Além disso, houve a simplificação das normas para a comercialização interestadual de mel, leite e ovos, o que representa um avanço significativo na facilitação de mercado para a agricultura familiar e pode influenciar a abertura normativa para outros produtos. O monitoramento de preços da nova cesta básica brasileira, elaborado pela Conab e pelo Ministério do Desenvolvimento Social e Combate à Fome, também é um passo importante ao reconhecer a diversidade regional e nutricional da cultura alimentar brasileira e avaliar o acesso aos alimentos básicos regionais.

Ainda assim, é preciso avançar para além do imediato. A construção do Plano Nacional de Abastecimento Alimentar, assegurando orçamento robusto e protagonismo na implementação, articulado com políticas de ordenamento territorial, transição agroecológica, segurança alimentar e enfrentamento às mudanças climáticas, é imperativa.

Contudo, ele deve ser acompanhado de um conjunto de políticas públicas estruturadas, voltadas para a redução do uso de agrotóxicos e transgênicos – como o Programa Nacional de Redução de Agrotóxicos -, incentivo à agroecologia e valorização dos circuitos locais e regionais de produção e comercialização de alimentos – especialmente em mercados institucionais e regionais.
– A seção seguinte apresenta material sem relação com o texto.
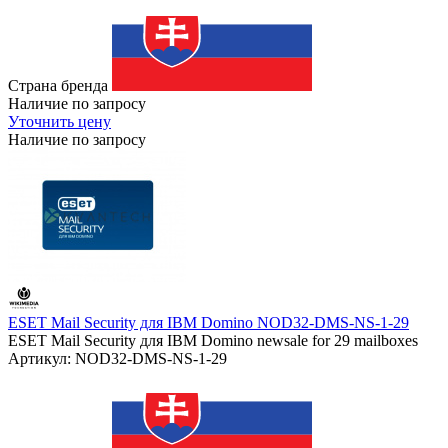
Страна бренда
Наличие по запросу
Уточнить цену
Наличие по запросу
ESET Mail Security для IBM Domino NOD32-DMS-NS-1-29
ESET Mail Security для IBM Domino newsale for 29 mailboxes
Артикул: NOD32-DMS-NS-1-29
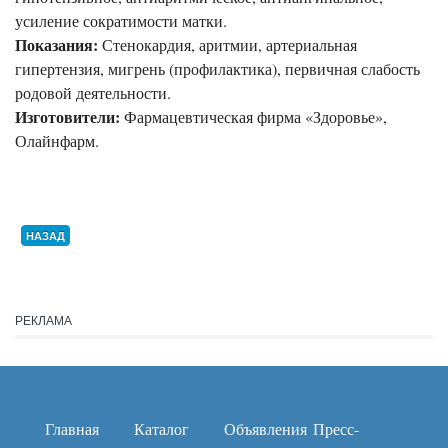
усиление сократимости матки.
Показания:
Стенокардия, аритмии, артериальная
гипертензия, мигрень (профилактика), первичная слабость
родовой деятельности.
Изготовители:
Фармацевтическая фирма «Здоровье»,
Олайнфарм.
НАЗАД
РЕКЛАМА
Главная
Каталог
Объявления
Пресс-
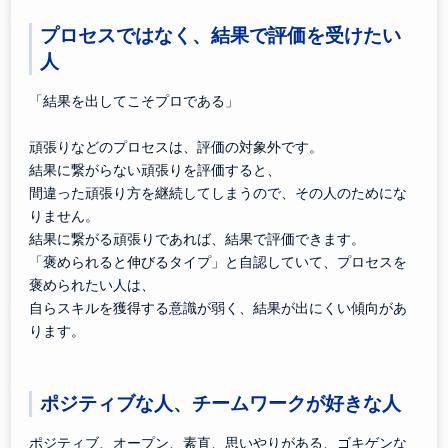
プロセスではなく、結果で評価を受けたい
人
「結果を出してこそプロである」
頑張りなどのプロセスは、評価の対象外です。
結果に繋がらない頑張りを評価すると、
間違った頑張り方を継続してしまうので、その人のためにな
りません。
結果に繋がる頑張りであれば、結果で評価できます。
「褒められると伸びるタイプ」と自認していて、プロセスを
褒められたい人は、
自らスキルを獲得する意識が弱く、結果が出にくい傾向があ
ります。
ポジティブな人、チームワークが好きな人
ポジティブ、オープン、素直、思いやりがある、ゴキゲンな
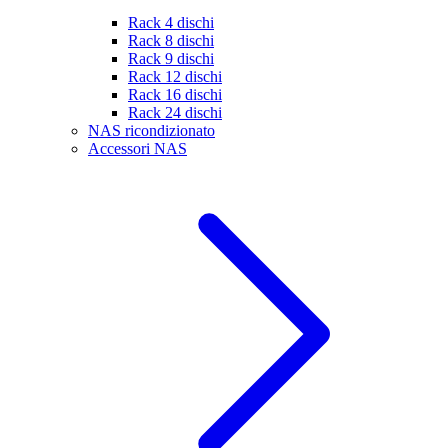
Rack 4 dischi
Rack 8 dischi
Rack 9 dischi
Rack 12 dischi
Rack 16 dischi
Rack 24 dischi
NAS ricondizionato
Accessori NAS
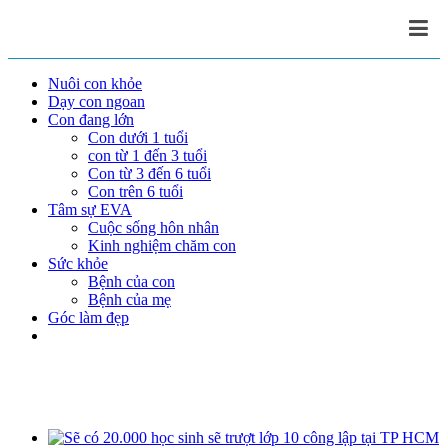
Nuôi con khỏe
Dạy con ngoan
Con đang lớn
Con dưới 1 tuổi
con từ 1 đến 3 tuổi
Con từ 3 đến 6 tuổi
Con trên 6 tuổi
Tâm sự EVA
Cuộc sống hôn nhân
Kinh nghiệm chăm con
Sức khỏe
Bệnh của con
Bệnh của mẹ
Góc làm đẹp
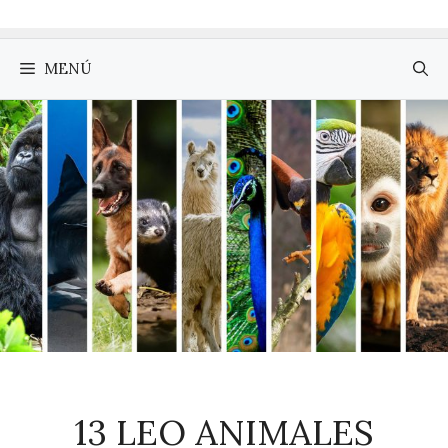
MENÚ
13 LEO ANIMALES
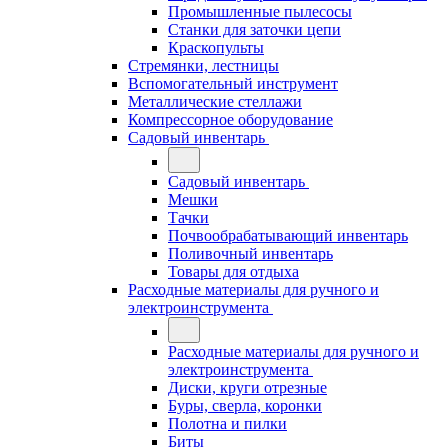
Промышленные пылесосы
Станки для заточки цепи
Краскопульты
Стремянки, лестницы
Вспомогательный инструмент
Металлические стеллажи
Компрессорное оборудование
Садовый инвентарь
Садовый инвентарь
Мешки
Тачки
Почвообрабатывающий инвентарь
Поливочный инвентарь
Товары для отдыха
Расходные материалы для ручного и
электроинструмента
Расходные материалы для ручного и
электроинструмента
Диски, круги отрезные
Буры, сверла, коронки
Полотна и пилки
Биты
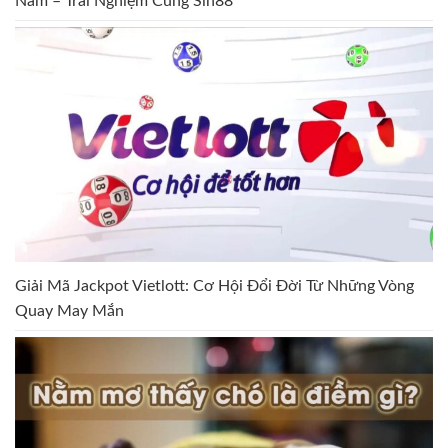
Nam – Trải Nghiệm Cùng Sin88
Giải Mã Jackpot Vietlott: Cơ Hội Đổi Đời Từ Những Vòng
Quay May Mắn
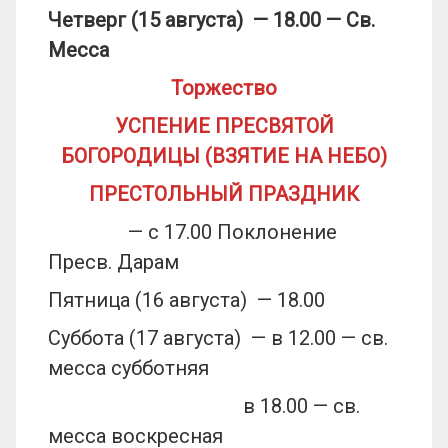
Четверг (15 августа) — 18.00
— Св.
Месса
Торжество
УСПЕНИЕ ПРЕСВЯТОЙ
БОГОРОДИЦЫ (ВЗЯТИЕ НА НЕБО)
ПРЕСТОЛЬНЫЙ ПРАЗДНИК
— с 17.00 Поклонение
Пресв. Дарам
Пятница (16 августа) — 18.00
Суббота (17 августа) — в 12.00 — св.
месса субботняя
в 18.00 — св.
месса воскресная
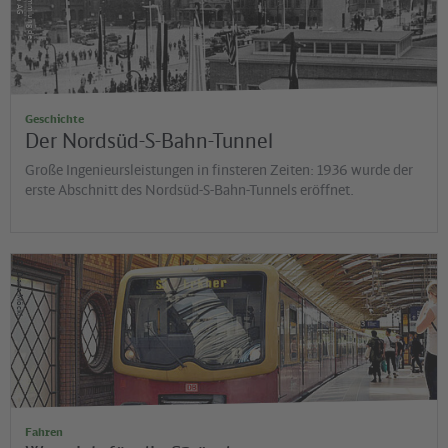
Geschichte
Der Nordsüd-S-Bahn-Tunnel
Große Ingenieursleistungen in finsteren Zeiten: 1936 wurde der
erste Abschnitt des Nordsüd-S-Bahn-Tunnels eröffnet.
©
Diana Möckl
Fahren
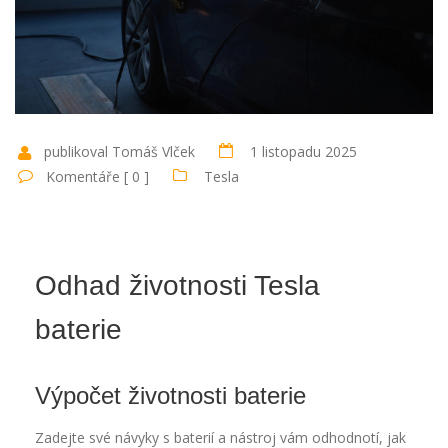
publikoval Tomáš Vlček
1 listopadu 2025
Komentáře [ 0 ]
Tesla
Odhad životnosti Tesla
baterie
Výpočet životnosti baterie
Zadejte své návyky s baterií a nástroj vám odhodnotí, jak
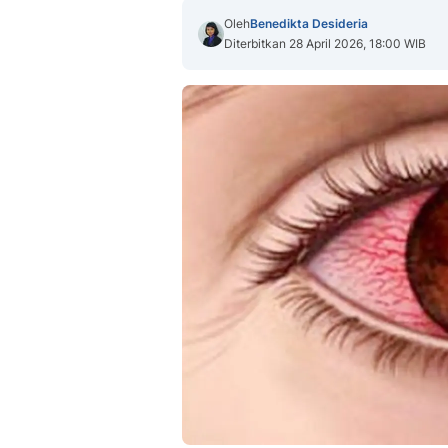
Oleh
Benedikta Desideria
Diterbitkan 28 April 2026, 18:00 WIB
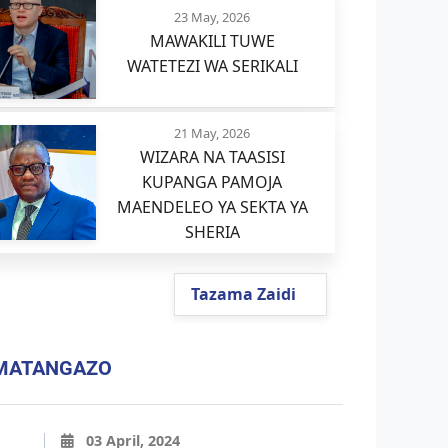
23 May, 2026
MAWAKILI TUWE
WATETEZI WA SERIKALI
21 May, 2026
WIZARA NA TAASISI
KUPANGA PAMOJA
MAENDELEO YA SEKTA YA
SHERIA
Tazama Zaidi
MATANGAZO
03 April, 2024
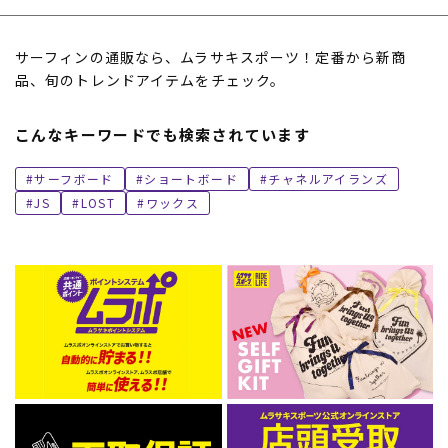
サーフィンの通販なら、ムラサキスポーツ！定番から新商
品、旬のトレンドアイテムをチェック。
こんなキーワードでも検索されています
サーフボード
ショートボード
チャネルアイランズ
JS
LOST
ワックス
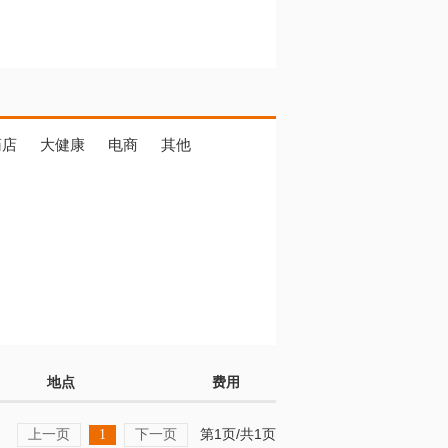
药店
大健康
电商
其他
地点
费用
上一页
下一页
第1页/共1页
1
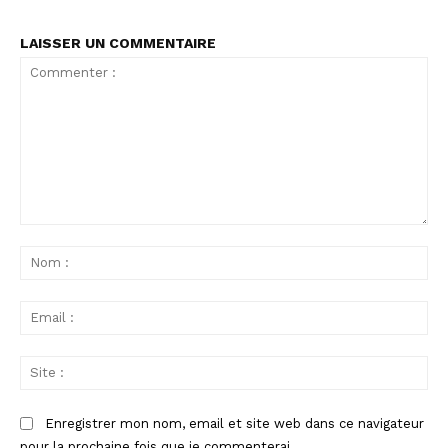
LAISSER UN COMMENTAIRE
Commenter
:
No
:
Ema
:
Sit
:
Enregistrer mon nom, email et site web dans ce navigateur
pour la prochaine fois que je commenterai.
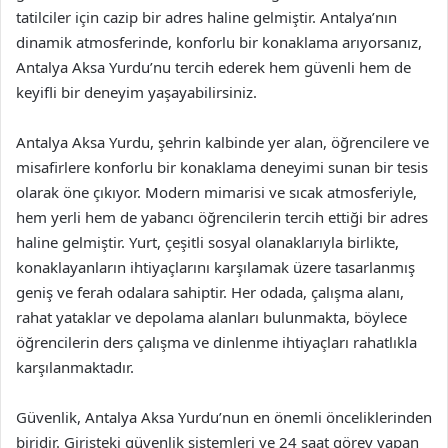
tatilciler için cazip bir adres haline gelmiştir. Antalya’nın
dinamik atmosferinde, konforlu bir konaklama arıyorsanız,
Antalya Aksa Yurdu’nu tercih ederek hem güvenli hem de
keyifli bir deneyim yaşayabilirsiniz.
Antalya Aksa Yurdu, şehrin kalbinde yer alan, öğrencilere ve
misafirlere konforlu bir konaklama deneyimi sunan bir tesis
olarak öne çıkıyor. Modern mimarisi ve sıcak atmosferiyle,
hem yerli hem de yabancı öğrencilerin tercih ettiği bir adres
haline gelmiştir. Yurt, çeşitli sosyal olanaklarıyla birlikte,
konaklayanların ihtiyaçlarını karşılamak üzere tasarlanmış
geniş ve ferah odalara sahiptir. Her odada, çalışma alanı,
rahat yataklar ve depolama alanları bulunmakta, böylece
öğrencilerin ders çalışma ve dinlenme ihtiyaçları rahatlıkla
karşılanmaktadır.
Güvenlik, Antalya Aksa Yurdu’nun en önemli önceliklerinden
biridir. Girişteki güvenlik sistemleri ve 24 saat görev yapan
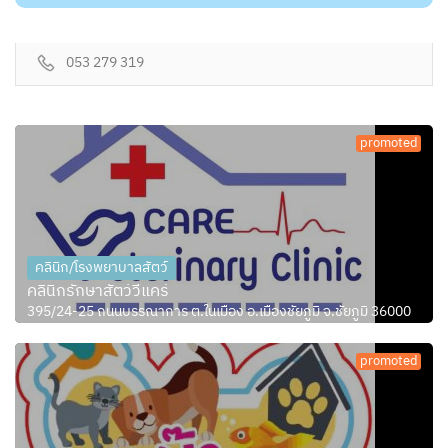
053 279 319
promoted
คลินิก/โรงพยาบาลสัตว์
คลินิกรักษาสัตว์วีแคร์
395/24-25 ถนนบรรณาการ ต.ในเมือง อ.เมืองชัยภูมิ จ.ชัยภูมิ 36000
promoted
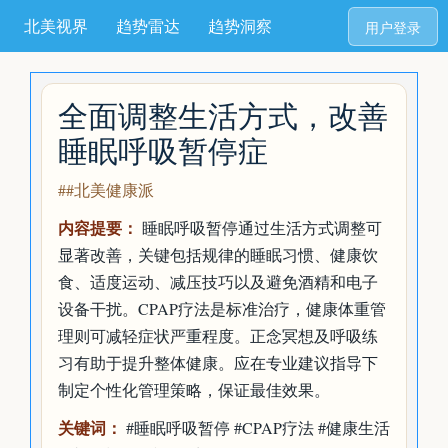
北美视界
趋势雷达
趋势洞察
用户登录
全面调整生活方式，改善
睡眠呼吸暂停症
##北美健康派
内容提要：
睡眠呼吸暂停通过生活方式调整可
显著改善，关键包括规律的睡眠习惯、健康饮
食、适度运动、减压技巧以及避免酒精和电子
设备干扰。CPAP疗法是标准治疗，健康体重管
理则可减轻症状严重程度。正念冥想及呼吸练
习有助于提升整体健康。应在专业建议指导下
制定个性化管理策略，保证最佳效果。
关键词：
#睡眠呼吸暂停 #CPAP疗法 #健康生活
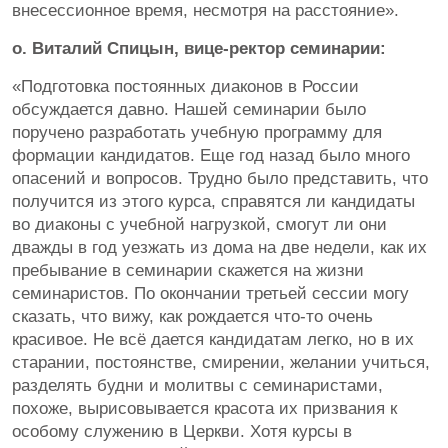
внесессионное время, несмотря на расстояние».
о. Виталий Спицын, вице-ректор семинарии:
«Подготовка постоянных диаконов в России
обсуждается давно. Нашей семинарии было
поручено разработать учебную программу для
формации кандидатов. Еще год назад было много
опасений и вопросов. Трудно было представить, что
получится из этого курса, справятся ли кандидаты
во диаконы с учебной нагрузкой, смогут ли они
дважды в год уезжать из дома на две недели, как их
пребывание в семинарии скажется на жизни
семинаристов. По окончании третьей сессии могу
сказать, что вижу, как рождается что-то очень
красивое. Не всё дается кандидатам легко, но в их
старании, постоянстве, смирении, желании учиться,
разделять будни и молитвы с семинаристами,
похоже, вырисовывается красота их призвания к
особому служению в Церкви. Хотя курсы в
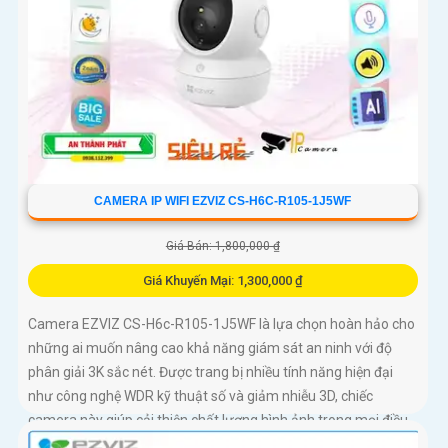
CAMERA IP WIFI EZVIZ CS-H6C-R105-1J5WF
Giá Bán: 1,800,000 ₫
Giá Khuyến Mại: 1,300,000 ₫
Camera EZVIZ CS-H6c-R105-1J5WF là lựa chọn hoàn hảo cho
những ai muốn nâng cao khả năng giám sát an ninh với độ
phân giải 3K sắc nét. Được trang bị nhiều tính năng hiện đại
như công nghệ WDR kỹ thuật số và giảm nhiễu 3D, chiếc
camera này giúp cải thiện chất lượng hình ảnh trong mọi điều
kiện ánh sáng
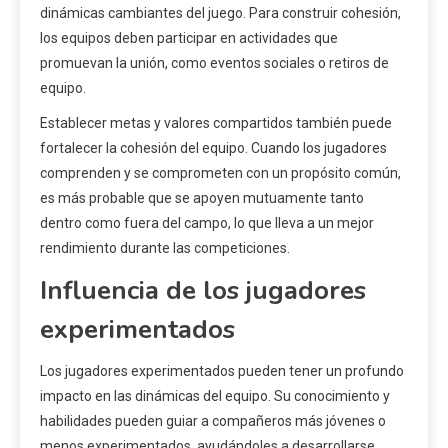
dinámicas cambiantes del juego. Para construir cohesión,
los equipos deben participar en actividades que
promuevan la unión, como eventos sociales o retiros de
equipo.
Establecer metas y valores compartidos también puede
fortalecer la cohesión del equipo. Cuando los jugadores
comprenden y se comprometen con un propósito común,
es más probable que se apoyen mutuamente tanto
dentro como fuera del campo, lo que lleva a un mejor
rendimiento durante las competiciones.
Influencia de los jugadores
experimentados
Los jugadores experimentados pueden tener un profundo
impacto en las dinámicas del equipo. Su conocimiento y
habilidades pueden guiar a compañeros más jóvenes o
menos experimentados, ayudándoles a desarrollarse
Mas sem mudar a estrutura fundiária nacional, com garantia do acesso à terra e aos territórios e à água, não haverá soberania e tampouco as políticas alimentares surtirão efeito. A reforma agrária, a demarcação e a titulação de terras se impõem nesse contexto, não apenas como uma demanda histórica de justiça socioambiental, mas como estratégia econômica racional.

A redistribuição da terra permite a ampliação da base produtiva voltada ao mercado interno, o fortalecimento da agricultura familiar e a construção de sistemas alimentares resilientes às flutuações do mercado internacional. Trata-se de um instrumento indispensável para reduzir a inflação dos alimentos, promover a soberania alimentar e assegurar o direito humano à alimentação adequada.